◆ Stored records

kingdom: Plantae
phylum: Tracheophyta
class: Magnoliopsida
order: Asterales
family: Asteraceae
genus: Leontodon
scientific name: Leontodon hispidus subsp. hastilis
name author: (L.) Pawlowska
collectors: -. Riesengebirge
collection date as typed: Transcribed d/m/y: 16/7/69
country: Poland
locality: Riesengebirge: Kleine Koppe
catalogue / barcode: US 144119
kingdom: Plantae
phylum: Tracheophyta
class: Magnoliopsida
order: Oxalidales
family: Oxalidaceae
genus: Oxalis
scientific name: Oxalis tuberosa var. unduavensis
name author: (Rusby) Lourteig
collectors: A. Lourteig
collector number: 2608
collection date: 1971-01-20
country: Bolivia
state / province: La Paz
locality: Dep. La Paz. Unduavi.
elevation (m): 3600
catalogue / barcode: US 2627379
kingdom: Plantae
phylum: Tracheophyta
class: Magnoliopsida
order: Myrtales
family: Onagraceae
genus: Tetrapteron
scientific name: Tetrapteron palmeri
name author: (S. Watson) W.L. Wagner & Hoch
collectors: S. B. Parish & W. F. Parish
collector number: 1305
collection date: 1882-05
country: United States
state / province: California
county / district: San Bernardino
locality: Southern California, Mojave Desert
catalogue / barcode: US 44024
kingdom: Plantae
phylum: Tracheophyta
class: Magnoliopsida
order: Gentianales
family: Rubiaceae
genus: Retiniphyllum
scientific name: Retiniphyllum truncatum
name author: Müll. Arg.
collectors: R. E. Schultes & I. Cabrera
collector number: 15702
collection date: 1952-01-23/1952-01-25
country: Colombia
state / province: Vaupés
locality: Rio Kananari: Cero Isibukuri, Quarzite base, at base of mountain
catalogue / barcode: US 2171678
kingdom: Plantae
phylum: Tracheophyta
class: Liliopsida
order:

◆ Exercise requirements
Change "catalogue / barcode" to "catalog number" throughout the data and keep everything else the same.

◆ Expected output
kingdom: Plantae
phylum: Tracheophyta
class: Magnoliopsida
order: Asterales
family: Asteraceae
genus: Leontodon
scientific name: Leontodon hispidus subsp. hastilis
name author: (L.) Pawlowska
collectors: -. Riesengebirge
collection date as typed: Transcribed d/m/y: 16/7/69
country: Poland
locality: Riesengebirge: Kleine Koppe
catalog number: US 144119
kingdom: Plantae
phylum: Tracheophyta
class: Magnoliopsida
order: Oxalidales
family: Oxalidaceae
genus: Oxalis
scientific name: Oxalis tuberosa var. unduavensis
name author: (Rusby) Lourteig
collectors: A. Lourteig
collector number: 2608
collection date: 1971-01-20
country: Bolivia
state / province: La Paz
locality: Dep. La Paz. Unduavi.
elevation (m): 3600
catalog number: US 2627379
kingdom: Plantae
phylum: Tracheophyta
class: Magnoliopsida
order: Myrtales
family: Onagraceae
genus: Tetrapteron
scientific name: Tetrapteron palmeri
name author: (S. Watson) W.L. Wagner & Hoch
collectors: S. B. Parish & W. F. Parish
collector number: 1305
collection date: 1882-05
country: United States
state / province: California
county / district: San Bernardino
locality: Southern California, Mojave Desert
catalog number: US 44024
kingdom: Plantae
phylum: Tracheophyta
class: Magnoliopsida
order: Gentianales
family: Rubiaceae
genus: Retiniphyllum
scientific name: Retiniphyllum truncatum
name author: Müll. Arg.
collectors: R. E. Schultes & I. Cabrera
collector number: 15702
collection date: 1952-01-23/1952-01-25
country: Colombia
state / province: Vaupés
locality: Rio Kananari: Cero Isibukuri, Quarzite base, at base of mountain
catalog number: US 2171678
kingdom: Plantae
phylum: Tracheophyta
class: Liliopsida
order:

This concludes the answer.